Washington: NASA launched SpaceX’s Dragon resupply spacecraft to the International Space Station (ISS) carrying more than 7,000 pounds of science experiments, two new solar panels and other cargo, including blueberries.
Liftoff was scrubbed twice over the weekend due to bad weather. Finally, the uncrewed SpaceX Dragon spacecraft launched at 11:47 am on Monday (9:17 pm IST) on the company’s Falcon 9 rocket from NASA’s Kennedy Space Center in Florida.
The cargo spacecraft will dock with the space-facing port of the station’s Harmony module at around 5:50 pm (3:20 pm IST) and remain at the station for about 21 days.
The resupply mission carries more than 7,000 pounds of cargo to the orbiting laboratory. It includes a pair of IROSAs (International Space Station Roll Out Solar Arrays) that, once installed, will increase the power-generating capacity of the microgravity complex.
Currently, the space station has four IROSA panels. With the two new arrays, the ISS’s power generation capacity will improve by 20-30 percent and help the station remain operational until it is decommissioned in 2030, NASA said. The final pair of panels will be installed by astronauts later this month.

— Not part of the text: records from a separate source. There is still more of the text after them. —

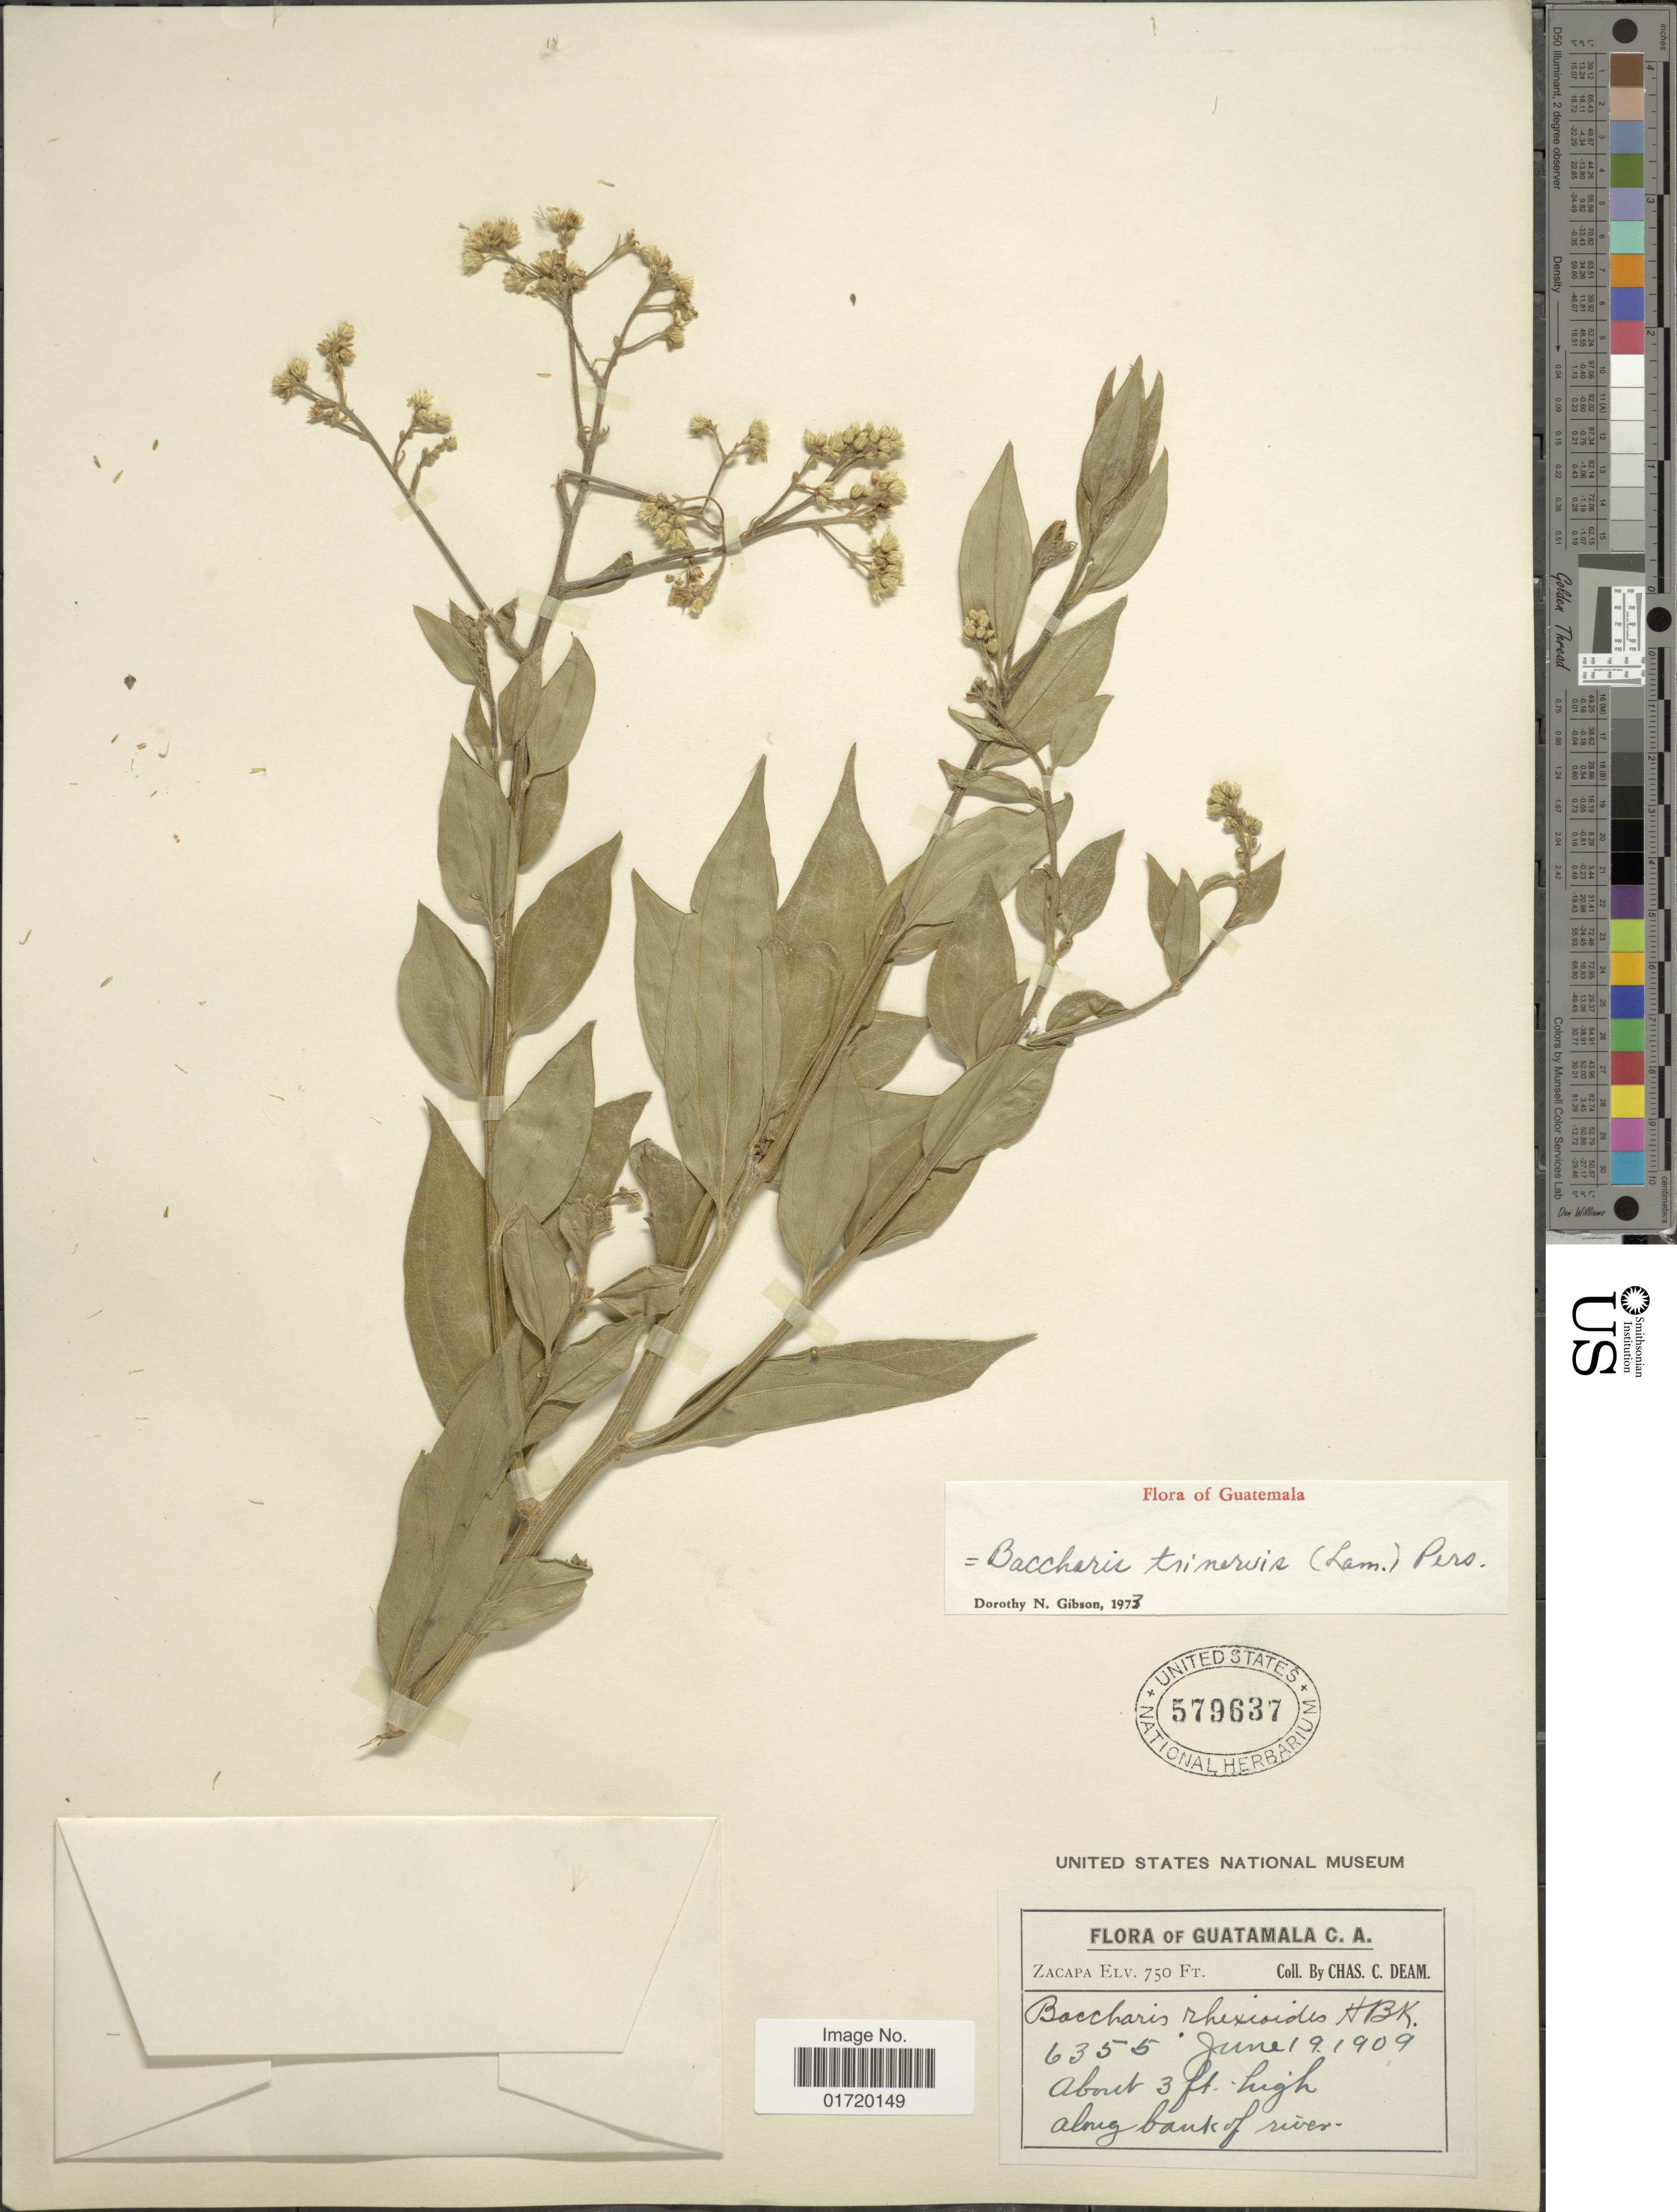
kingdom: Plantae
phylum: Tracheophyta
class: Magnoliopsida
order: Asterales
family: Asteraceae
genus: Baccharis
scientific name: Baccharis trinervis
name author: (Lam.) Pers.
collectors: C. C. Deam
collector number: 6355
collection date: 1909-06-19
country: Guatemala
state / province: Zacapa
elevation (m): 229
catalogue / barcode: US 579637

The spacecraft will also provide a European Space Agency probe to monitor thunderstorms from the space station; An investigation into the creation of second-generation plants using seeds previously produced in space and returned to Earth.
Cargo also includes a technique for measuring telomere length in microgravity, where methods commonly used on Earth are difficult to use due to gravity.
In addition to science experiments, astronauts on the ISS can also expect new foods, including cheese, cherry tomatoes, blueberries and apples, TechCrunch reported.
This is the 36th Falcon 9 mission so far this year, and the 28th time SpaceX has sent cargo to the ISS. The company conducts resupply missions on behalf of NASA as part of its commercial resupply services contract.